The pursuit and enjoyment of the pleasures of this world make promises to our hearts and souls which they cannot keep, yet we continue following them. The three men that refused the invitation to the Great Supper give representation to the three types of temptations that assail us all. Avarice and the temptation of dominion are represented in the man who bought a farm and must go see it. Pride of the eyes and curiosity are represented in the man with five yoke of oxen who must go and try them. Lust and sensual passions are represented in the man who married a wife and cannot come.

There is little that fills our hearts with pride as the legitimate ownership of material things. They become signs and symbols of our worth and status. In the eyes of the world, the more that we possess the better off we are. Those with many possessions are the envy of others. Yet, we see that the preacher in Ecclesiastes has labeled these things as vanity of vanity and all is vanity; and as a chase after the wind. There is nothing to them. The more of them we obtain, the emptier we become. Blessed Giles of Assisi once said that the person that has the largest portion of this earth has the worst part; and the person who has the least portion of this earth has the best part. Our hearts and souls were not made for these things. The only thing that is solid and sure is God, and only He can fill our hearts and souls. We can only rest in Him — nothing else can ever truly satisfy us.

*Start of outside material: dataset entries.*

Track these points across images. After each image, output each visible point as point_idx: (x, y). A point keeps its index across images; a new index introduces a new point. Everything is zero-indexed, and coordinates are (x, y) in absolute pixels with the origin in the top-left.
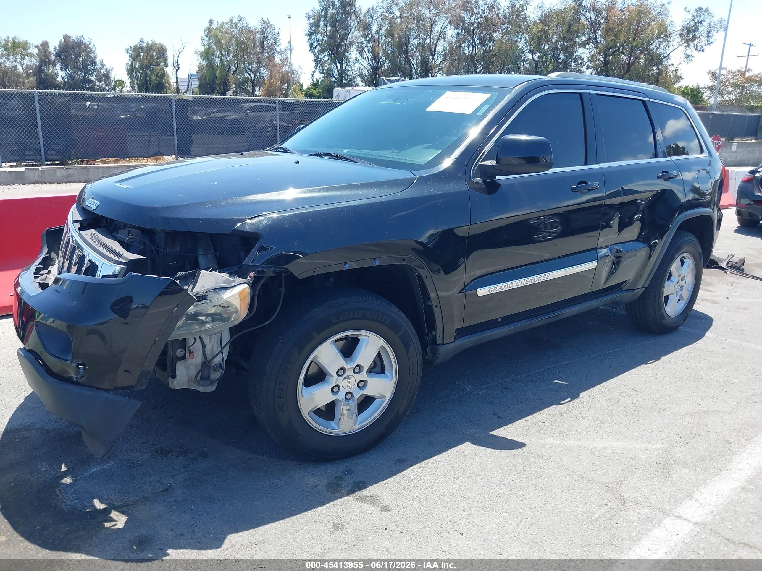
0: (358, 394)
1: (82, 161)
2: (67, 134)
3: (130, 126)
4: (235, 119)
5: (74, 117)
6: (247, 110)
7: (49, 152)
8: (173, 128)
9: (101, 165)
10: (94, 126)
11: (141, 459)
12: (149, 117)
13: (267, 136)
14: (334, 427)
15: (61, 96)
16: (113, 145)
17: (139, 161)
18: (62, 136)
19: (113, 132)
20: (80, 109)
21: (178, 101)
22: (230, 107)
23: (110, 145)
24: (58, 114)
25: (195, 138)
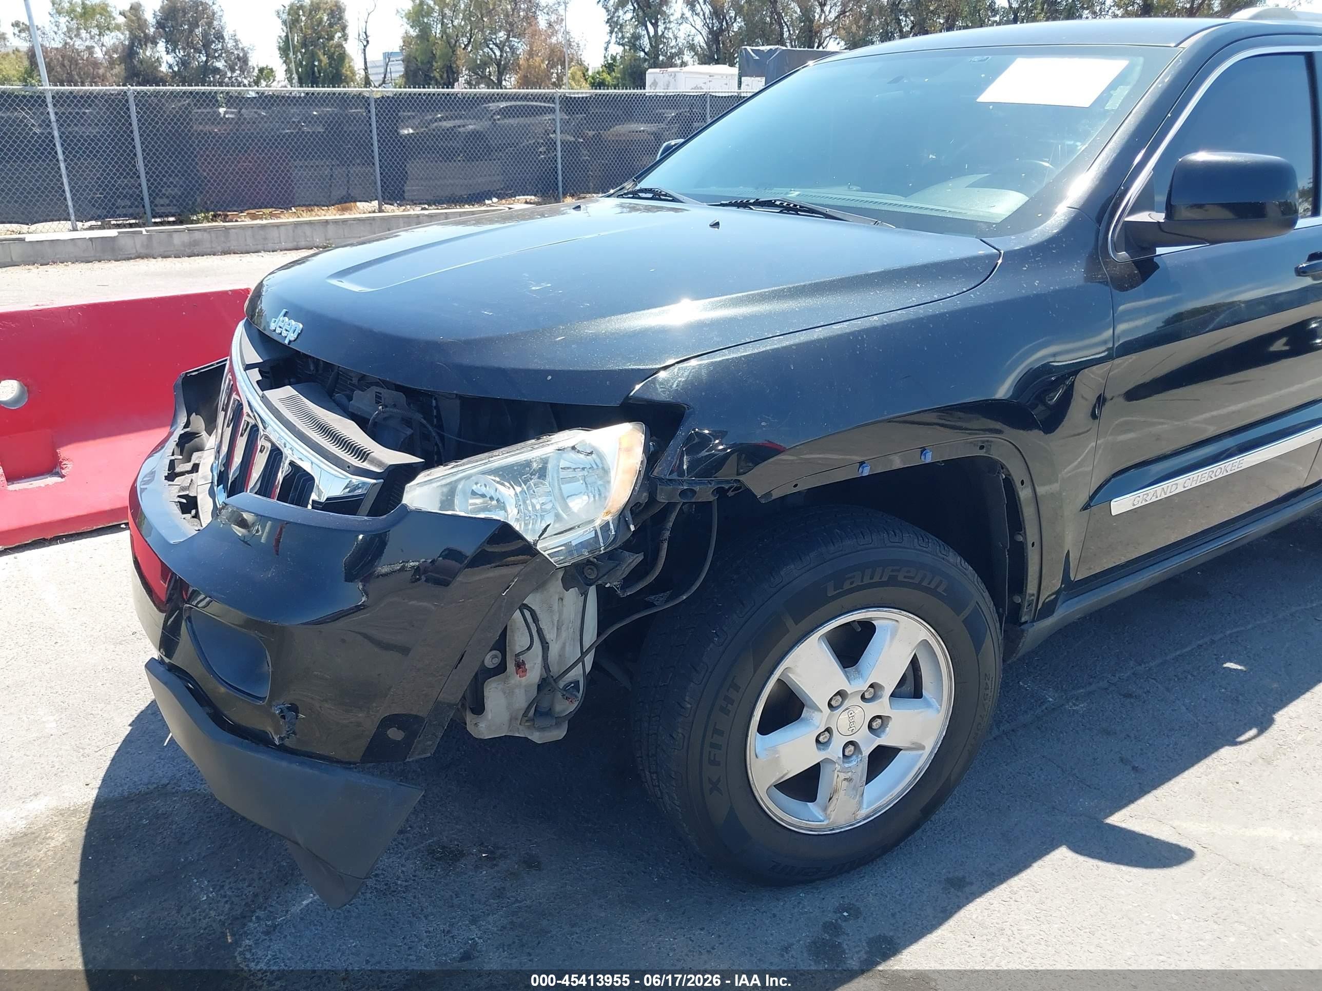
0: (868, 746)
1: (214, 216)
2: (188, 168)
3: (297, 150)
4: (473, 132)
5: (199, 134)
6: (494, 114)
7: (158, 201)
8: (372, 151)
9: (248, 222)
10: (234, 151)
11: (403, 872)
12: (330, 132)
13: (539, 161)
14: (818, 818)
15: (175, 96)
16: (268, 186)
17: (314, 213)
18: (179, 172)
19: (267, 161)
20: (209, 120)
21: (381, 101)
22: (465, 111)
23: (262, 186)
24: (170, 131)
25: (414, 168)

The five yoke of oxen represent to us the five senses: sight, hearing, smell, taste, and touch. There is an unending desire of these senses to experience new things. "All things are wearisome; Man is not able to tell it. The eye is not satisfied with seeing, Nor is the ear filled with hearing." (Ecclesiastes) Curiosity, when regulated and used for the love of God, is very good and draws us ever closer to Him. However, unrestrained curiosity that yokes us to the material experiences of this life are a great hindrance in our spiritual life and growth. Curiosity into the lives of others is extremely dangerous to us. We are too eager to see the lives of our neighbors so as to make a secret (sometimes a very open) comparison to our own lives — always finding ourselves better than our neighbor. We are too eager to hear reports of the life and conduct of our neighbors; etc. As if this curiosity were not bad enough in its own rite, the spiritual writers tell us that it is sister to indiscretion. What we so eagerly discover with our senses, we eagerly share with others — in the hope that we can get them to tell us what they have discovered. Gossip and the sins of the tongue abound in those who are ever "trying their five yoke of oxen."

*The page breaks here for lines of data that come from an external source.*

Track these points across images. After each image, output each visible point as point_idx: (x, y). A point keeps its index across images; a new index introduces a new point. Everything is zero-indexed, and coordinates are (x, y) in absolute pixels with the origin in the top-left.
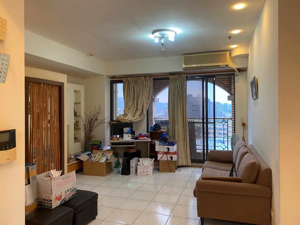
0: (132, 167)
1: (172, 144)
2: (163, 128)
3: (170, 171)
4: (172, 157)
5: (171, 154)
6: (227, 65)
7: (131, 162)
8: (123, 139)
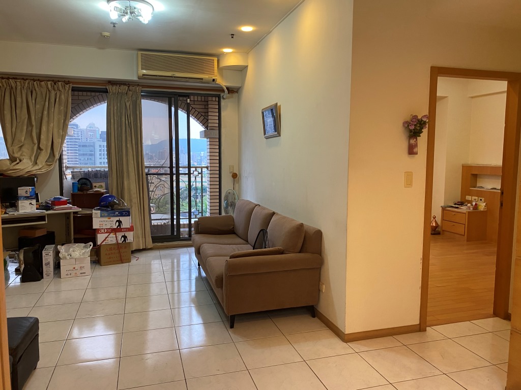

The sin of lust not only takes hold of souls, but we see that it even renders the soul weak and incapable. The other men asked to be held excused, but this man simply says: "I cannot come." Marriage is good and holy when entered into for the love of God, but very frequently it is entered into without a thought of God and more for the gratification of the passion of lust. Obsessed or consumed with this passion, the poor soul is weakened to the point of even being incapable of rising up out of the mire or of doing anything different. This vice should, therefore be one that is feared the most. We should go out of our way to avoid the snares of this quicksand that take down so many so quickly.

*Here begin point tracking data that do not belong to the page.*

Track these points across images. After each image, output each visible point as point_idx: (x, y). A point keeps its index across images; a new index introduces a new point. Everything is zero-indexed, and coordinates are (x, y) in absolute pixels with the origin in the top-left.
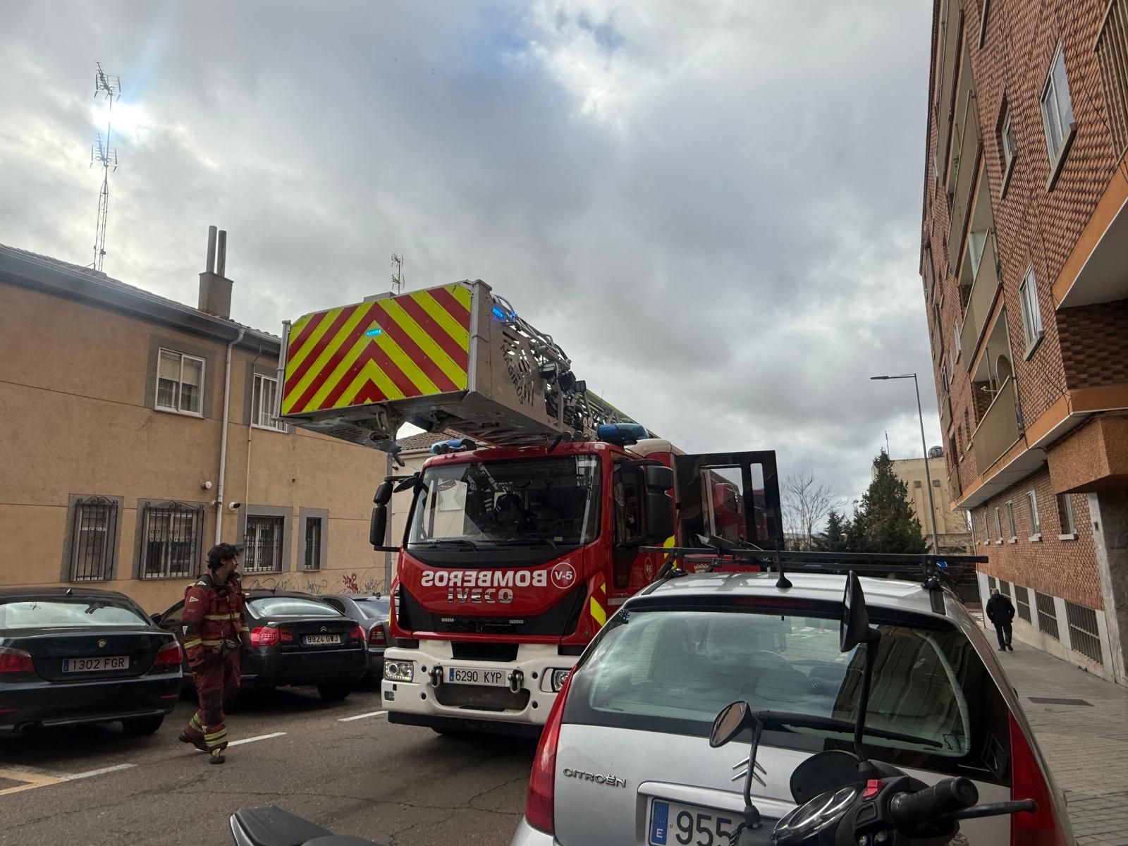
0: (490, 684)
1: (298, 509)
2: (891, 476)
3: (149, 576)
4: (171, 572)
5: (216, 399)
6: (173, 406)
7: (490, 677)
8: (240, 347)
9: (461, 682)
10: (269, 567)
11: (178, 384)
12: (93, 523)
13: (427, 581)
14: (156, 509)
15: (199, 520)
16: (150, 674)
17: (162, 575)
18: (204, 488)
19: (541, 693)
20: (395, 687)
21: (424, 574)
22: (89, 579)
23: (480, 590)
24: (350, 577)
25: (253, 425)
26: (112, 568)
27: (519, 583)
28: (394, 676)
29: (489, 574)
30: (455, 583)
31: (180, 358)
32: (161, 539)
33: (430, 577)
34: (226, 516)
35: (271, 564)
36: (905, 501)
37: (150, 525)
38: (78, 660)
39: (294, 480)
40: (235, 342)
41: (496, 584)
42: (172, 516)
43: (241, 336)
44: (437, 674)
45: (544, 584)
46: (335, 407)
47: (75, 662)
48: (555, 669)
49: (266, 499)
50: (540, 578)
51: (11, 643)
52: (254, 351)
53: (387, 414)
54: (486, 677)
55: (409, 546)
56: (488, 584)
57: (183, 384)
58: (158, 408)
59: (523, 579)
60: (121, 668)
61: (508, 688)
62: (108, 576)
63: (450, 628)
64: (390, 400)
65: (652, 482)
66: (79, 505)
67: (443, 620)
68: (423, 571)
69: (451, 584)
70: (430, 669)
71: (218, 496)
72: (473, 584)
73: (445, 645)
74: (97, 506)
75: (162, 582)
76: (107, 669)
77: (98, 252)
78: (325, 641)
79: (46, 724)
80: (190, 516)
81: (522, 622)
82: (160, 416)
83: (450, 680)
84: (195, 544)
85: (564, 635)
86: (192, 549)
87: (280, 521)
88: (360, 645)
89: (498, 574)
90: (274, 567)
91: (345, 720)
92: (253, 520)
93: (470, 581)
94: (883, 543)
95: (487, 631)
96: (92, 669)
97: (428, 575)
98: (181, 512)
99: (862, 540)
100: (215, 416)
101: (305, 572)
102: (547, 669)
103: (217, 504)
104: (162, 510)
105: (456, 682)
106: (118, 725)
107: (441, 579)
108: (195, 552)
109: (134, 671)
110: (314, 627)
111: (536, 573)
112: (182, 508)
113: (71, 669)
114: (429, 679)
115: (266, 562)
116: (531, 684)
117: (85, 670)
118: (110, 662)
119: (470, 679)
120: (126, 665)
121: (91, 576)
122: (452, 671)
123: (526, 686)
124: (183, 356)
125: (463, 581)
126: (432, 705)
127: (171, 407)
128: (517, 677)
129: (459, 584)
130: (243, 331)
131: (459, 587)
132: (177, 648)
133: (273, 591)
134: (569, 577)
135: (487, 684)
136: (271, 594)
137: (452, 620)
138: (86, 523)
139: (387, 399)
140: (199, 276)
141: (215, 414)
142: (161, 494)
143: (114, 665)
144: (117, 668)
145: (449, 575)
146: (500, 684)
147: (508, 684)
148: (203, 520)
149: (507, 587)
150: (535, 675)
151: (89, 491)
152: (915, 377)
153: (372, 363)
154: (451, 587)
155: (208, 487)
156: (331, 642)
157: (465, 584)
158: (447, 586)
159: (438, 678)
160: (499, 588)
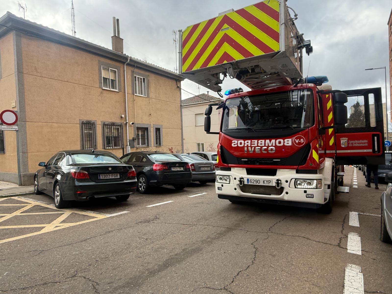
0: (266, 185)
1: (152, 125)
2: (360, 111)
3: (107, 148)
4: (114, 146)
5: (122, 85)
6: (108, 87)
7: (265, 182)
8: (128, 65)
9: (252, 184)
10: (145, 145)
11: (109, 79)
12: (88, 130)
13: (234, 145)
14: (107, 125)
15: (121, 129)
16: (126, 180)
17: (111, 148)
18: (122, 117)
19: (290, 188)
20: (222, 186)
21: (233, 142)
22: (89, 149)
23: (260, 148)
24: (171, 149)
25: (135, 94)
26: (96, 145)
27: (278, 144)
28: (221, 181)
29: (263, 141)
30: (248, 145)
31: (109, 69)
32: (110, 135)
33: (235, 143)
34: (129, 127)
35: (145, 144)
37: (106, 130)
38: (103, 175)
39: (150, 114)
40: (127, 63)
41: (267, 145)
42: (112, 127)
43: (129, 60)
44: (241, 180)
45: (290, 144)
46: (208, 66)
47: (102, 175)
48: (296, 179)
49: (142, 121)
50: (288, 142)
51: (80, 169)
52: (133, 66)
53: (233, 68)
54: (264, 182)
55: (223, 131)
56: (263, 145)
57: (111, 79)
58: (104, 88)
59: (280, 143)
60: (117, 178)
61: (275, 187)
62: (95, 148)
63: (245, 163)
64: (237, 60)
65: (337, 100)
66: (83, 123)
67: (243, 160)
68: (232, 141)
69: (246, 145)
70: (238, 179)
71: (126, 120)
72: (256, 145)
73: (243, 170)
74: (88, 124)
75: (112, 150)
76: (112, 178)
77: (73, 32)
78: (178, 169)
79: (96, 197)
80: (118, 127)
81: (279, 160)
82: (105, 91)
83: (247, 183)
84: (121, 137)
85: (299, 166)
86: (120, 139)
87: (147, 129)
88: (190, 171)
89: (268, 141)
90: (146, 145)
91: (190, 197)
92: (138, 129)
93: (254, 144)
95: (261, 164)
96: (108, 178)
97: (235, 142)
98: (115, 126)
100: (123, 91)
101: (156, 147)
102: (291, 179)
103: (126, 123)
104: (109, 125)
105: (250, 184)
106: (115, 198)
107: (241, 143)
108: (121, 140)
109: (122, 179)
110: (174, 164)
111: (286, 140)
112: (115, 124)
113: (101, 178)
114: (238, 183)
115: (143, 143)
116: (285, 185)
117: (106, 178)
118: (113, 175)
119: (256, 183)
120: (119, 177)
121: (90, 148)
122: (248, 180)
123: (282, 186)
124: (110, 68)
125: (251, 144)
126: (238, 192)
127: (108, 88)
128: (278, 182)
129: (249, 145)
130: (129, 58)
131: (249, 147)
132: (134, 171)
133: (156, 152)
134: (302, 141)
135: (264, 185)
136: (155, 153)
137: (247, 160)
138: (86, 130)
139: (235, 60)
140: (111, 38)
141: (123, 90)
142: (109, 120)
143: (115, 177)
144: (116, 178)
145: (244, 142)
146: (270, 185)
147: (274, 184)
148: (122, 129)
149: (272, 146)
150: (287, 182)
151: (86, 118)
152: (385, 68)
153: (226, 44)
154: (246, 147)
155: (123, 117)
156: (180, 169)
157: (252, 145)
158: (244, 146)
159: (242, 182)
160: (268, 146)
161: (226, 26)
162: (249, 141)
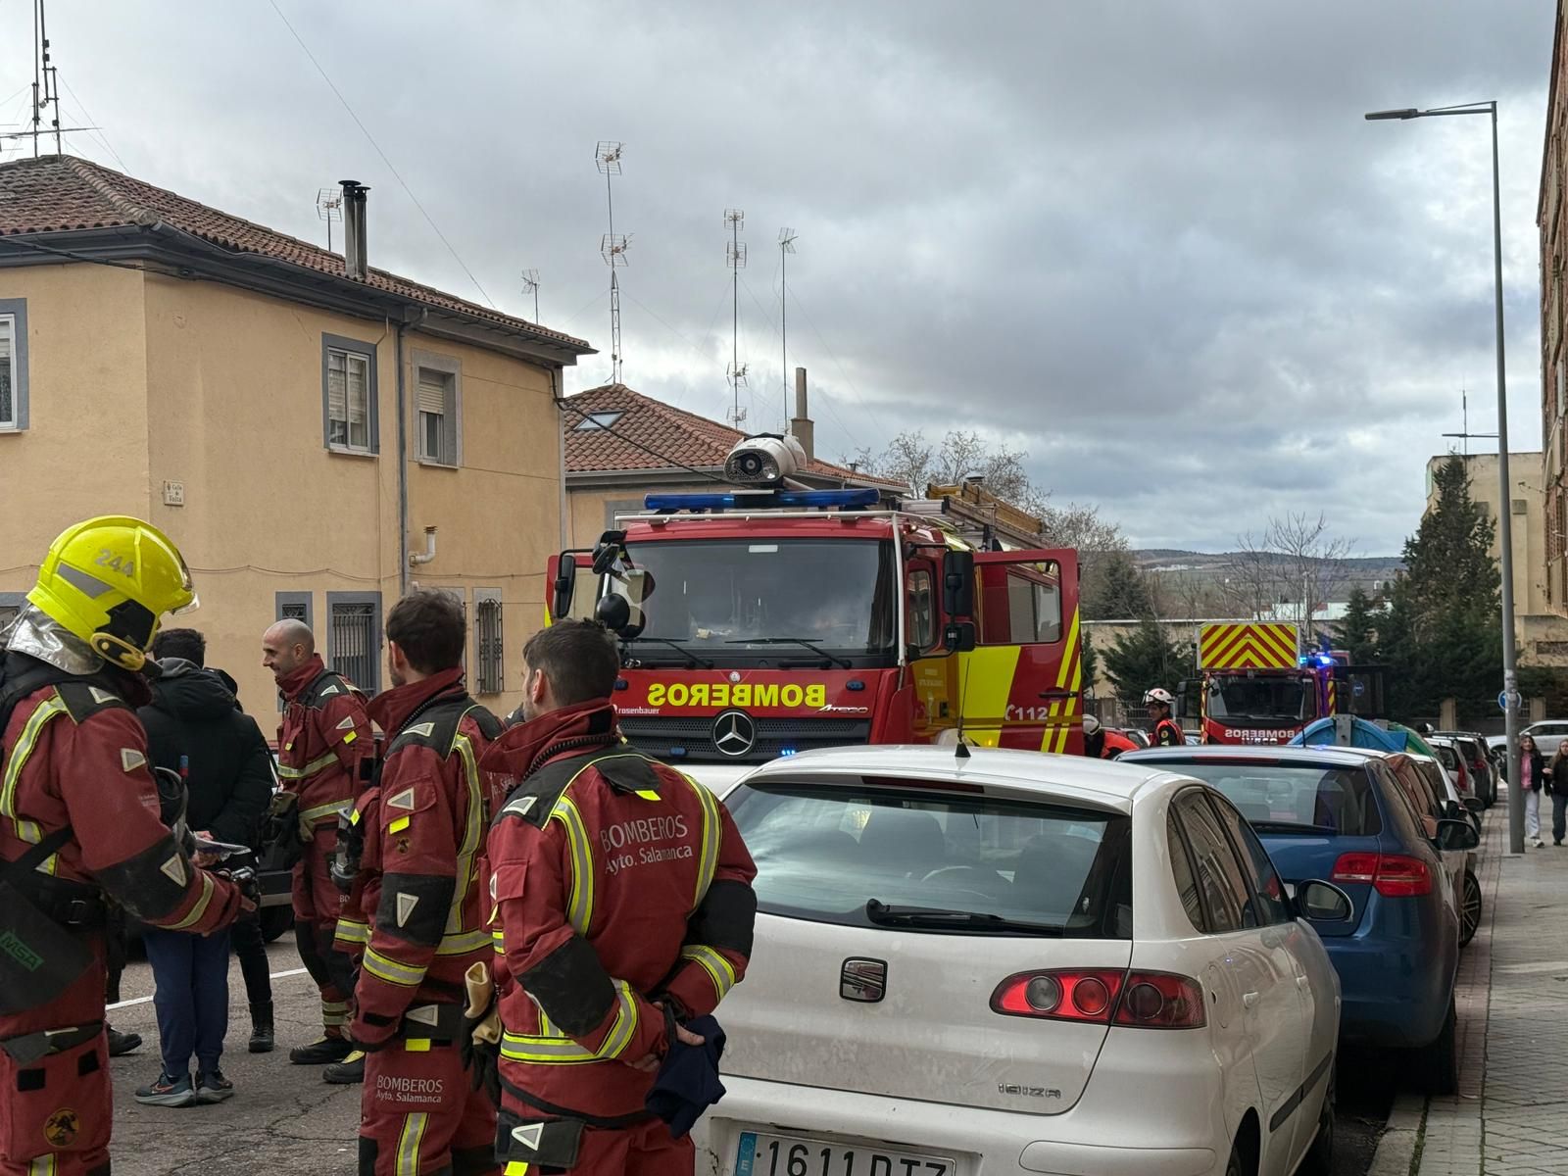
13: (1229, 735)
23: (1260, 739)
27: (1280, 736)
36: (1488, 555)
50: (1291, 734)
59: (1282, 734)
89: (1269, 732)
94: (1438, 647)
99: (1404, 641)
153: (1248, 651)
160: (1270, 738)
161: (1248, 635)
162: (1247, 731)
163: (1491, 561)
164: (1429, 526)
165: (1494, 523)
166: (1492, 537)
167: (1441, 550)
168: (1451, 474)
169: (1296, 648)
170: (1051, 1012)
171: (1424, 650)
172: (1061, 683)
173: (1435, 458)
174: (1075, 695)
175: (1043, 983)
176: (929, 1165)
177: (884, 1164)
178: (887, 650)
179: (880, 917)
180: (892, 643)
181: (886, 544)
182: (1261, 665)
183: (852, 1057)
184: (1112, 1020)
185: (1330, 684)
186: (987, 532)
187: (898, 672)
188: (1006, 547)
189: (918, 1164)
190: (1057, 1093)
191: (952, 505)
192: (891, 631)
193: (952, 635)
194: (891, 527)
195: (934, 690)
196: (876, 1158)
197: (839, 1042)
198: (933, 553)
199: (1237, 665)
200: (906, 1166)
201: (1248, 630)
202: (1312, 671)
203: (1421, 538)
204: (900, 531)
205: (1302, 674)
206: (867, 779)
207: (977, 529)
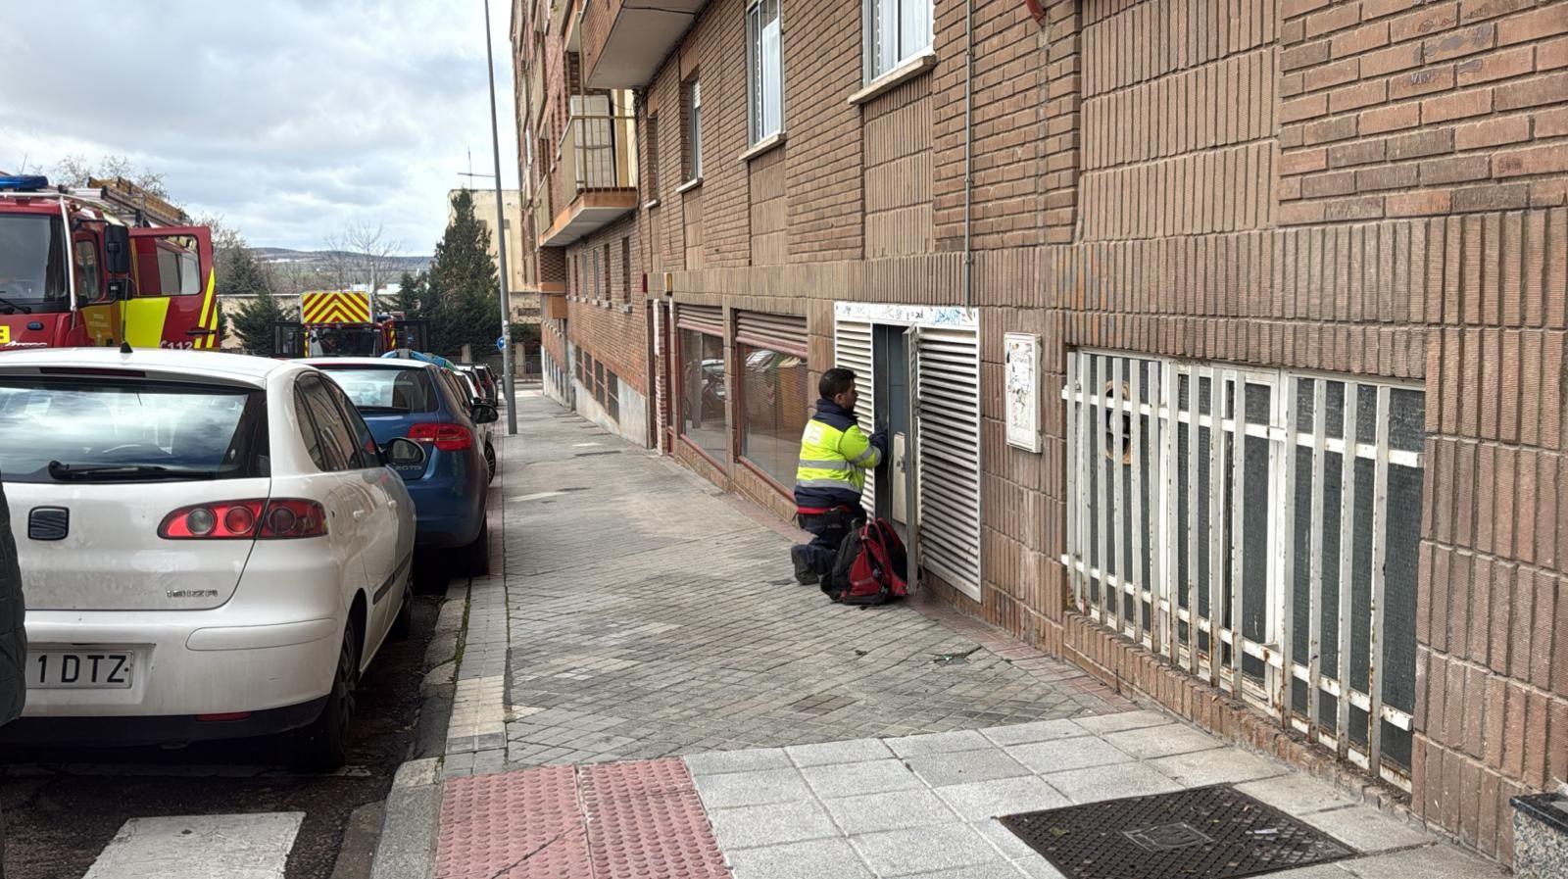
2: (472, 220)
94: (459, 311)
99: (437, 307)
161: (336, 300)
163: (489, 257)
164: (450, 234)
165: (490, 233)
166: (489, 242)
167: (458, 249)
168: (463, 201)
169: (369, 309)
170: (208, 534)
171: (451, 313)
172: (202, 323)
173: (453, 191)
174: (214, 332)
175: (201, 514)
176: (111, 657)
177: (74, 661)
178: (61, 299)
179: (60, 473)
180: (65, 293)
181: (55, 217)
182: (345, 321)
183: (42, 584)
184: (256, 535)
185: (392, 333)
186: (138, 215)
187: (71, 316)
188: (153, 226)
189: (102, 657)
190: (214, 592)
191: (109, 193)
192: (63, 284)
193: (114, 288)
194: (59, 207)
195: (102, 330)
196: (66, 658)
197: (29, 572)
198: (94, 227)
199: (329, 320)
200: (92, 661)
201: (336, 297)
202: (380, 325)
203: (446, 241)
204: (67, 210)
205: (373, 326)
206: (44, 369)
207: (131, 213)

There is ultimately no excuse for us not to enter the Church and follow Jesus Christ. This Great Banquet (The Church) has been prepared and filled, with the most precious and delicious food, for our souls. While we are in the pursuit of worldly things or pleasures, we too often fail to hear the invitation for our souls. We must set aside, at least from time to time, the cares and solicitudes of this life, so that we can make the preparations to be ready when we are called. When the Church calls us to partake of the Holy Sacrifice of the Mass, we must understand that this is the most important thing we can do this day, or even this week. In entering in and partaking of the graces set before us, we set the stage for the eventual entering into the even Greater Banquet of eternal happiness in Heaven.